- Opening Delimiter -

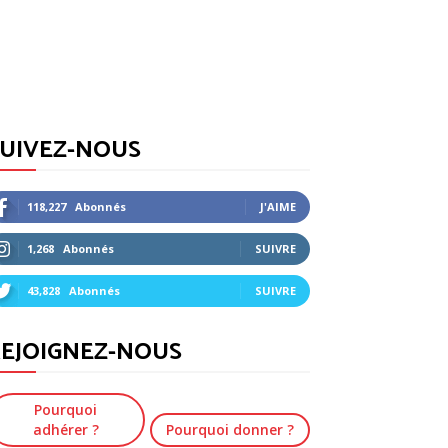
SUIVEZ-NOUS
118,227
Abonnés
J'AIME
1,268
Abonnés
SUIVRE
43,828
Abonnés
SUIVRE
EJOIGNEZ-NOUS
Pourquoi
adhérer ?
Pourquoi donner ?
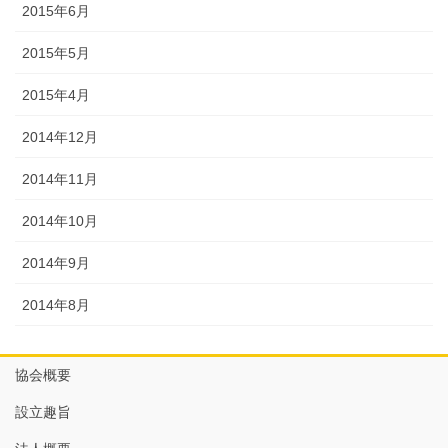
2015年6月
2015年5月
2015年4月
2014年12月
2014年11月
2014年10月
2014年9月
2014年8月
協会概要
設立趣旨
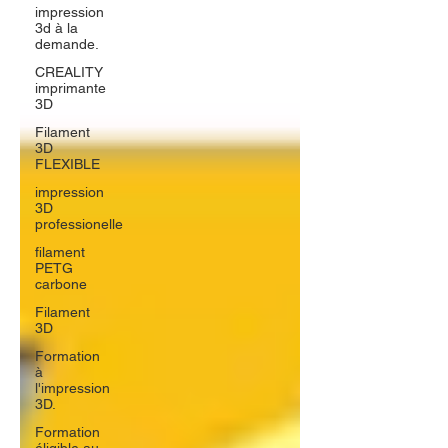
impression
3d à la
demande.
CREALITY
imprimante
3D
Filament
3D
FLEXIBLE
impression
3D
professionelle
filament
PETG
carbone
Filament
3D
Formation
à
l'impression
3D.
Formation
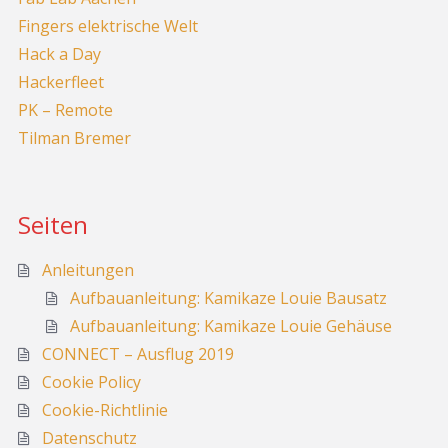
Fingers elektrische Welt
Hack a Day
Hackerfleet
PK – Remote
Tilman Bremer
Seiten
Anleitungen
Aufbauanleitung: Kamikaze Louie Bausatz
Aufbauanleitung: Kamikaze Louie Gehäuse
CONNECT – Ausflug 2019
Cookie Policy
Cookie-Richtlinie
Datenschutz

- Closing Delimiter -

▶ **Activity**:
Within the records above, tally the lines that contain "Louie". Give the total and nothing more.

▶ **Expected output**:
2